How to keep a healthy sex life with a partner that bring home his work stress?

My partner and I (both 23M) have been together for several years. We both graduated college last year, and he started a full time job that has him leaving every morning around 7am and getting home around 6pm. I’m currently halfway through graduate school and working about 25-30 hours a week for my practicum. It isn’t too bad in terms of my workload with school + practicum. However, my partner is always running on empty by the time he gets home. He doesn’t have the energy or the desire to have sex or participate in any kind of sexual intimacy. I am constantly disappointed with every day that passes that we don’t share that moment of connection and closeness for weeks at a time.

I’ve spoken to him about this several times ensuring that he never feels attacked during the conversation. My intention is always to make him aware of my feelings and ask for his help in finding a solution or a compromise. His response is almost always that he’ll do better or try harder or work on enforcing better work-life boundaries for himself. It’s to the point where I am over hearing apologies. He doesn’t need to apologize, I’ve made this clear. He isn’t doing something bad or wrong. At this point, apologizing is nothing more than an unproductive, unnecessary thing to say. I want him to hear that his partner is feeling like the relationship is not being taken care of the way it should be, and I care enough to seek out his help in bringing that beautiful life back to our aging relationship. We are just too young to be this old.

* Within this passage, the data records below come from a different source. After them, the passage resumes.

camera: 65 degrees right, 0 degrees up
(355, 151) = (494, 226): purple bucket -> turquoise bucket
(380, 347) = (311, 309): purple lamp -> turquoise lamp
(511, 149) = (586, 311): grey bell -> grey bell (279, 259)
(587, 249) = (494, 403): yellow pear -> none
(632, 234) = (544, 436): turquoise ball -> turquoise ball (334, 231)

I am now finding myself getting angry with him over stupid things, and it is taking a lot of self-restraint to make sure I do not act on my unwarranted feelings. For example, he had a wet dream the other night and came in his sleep. I woke up as he was cleaning the bed off, and he told me what happened. Suffice it to say that I was immediately overcame with anger and was screaming to myself in my head, “Great, so he’ll get off in his sleep, but he won’t with me when he’s awake. How convenient!”. Obviously, I did not tell him this, and I’m not going to get mad at him for having a wet dream. It’s not like he can control when that happens. But, it made me feel unnecessarily upset regardless. I had to excuse myself from the room and make sure I was relaxed before I spoke to him again. I know that feeling this way is not good, and I don’t want to feel like this. But, I’m at a loss when it comes to navigating this problem any further. It seems like I just get more and more disappointed and frustrated the more our relational needs are pushed to the side.

Does anyone have any advice on how to navigate this? Has anyone had a similar problem to my partner, how did you work through it? If you were in my position, what helped you? I’m really reaching for straws at this point because I don’t want our relationship to suffer. However, it is really begin to affect me to constantly tell my partner how I’m feeling, and nothing changes.

TLDR: My partner has no energy for sexual intimacy because of his work stress. After multiple conversations discussing this over the past 6-8 months, I am still left feeling unheard and the situation remains unresolved. I no longer know what to do to improve the state of my relationship, and it seems like my partner is unlikely to change anytime soon. Please help me bring life back to my relationship.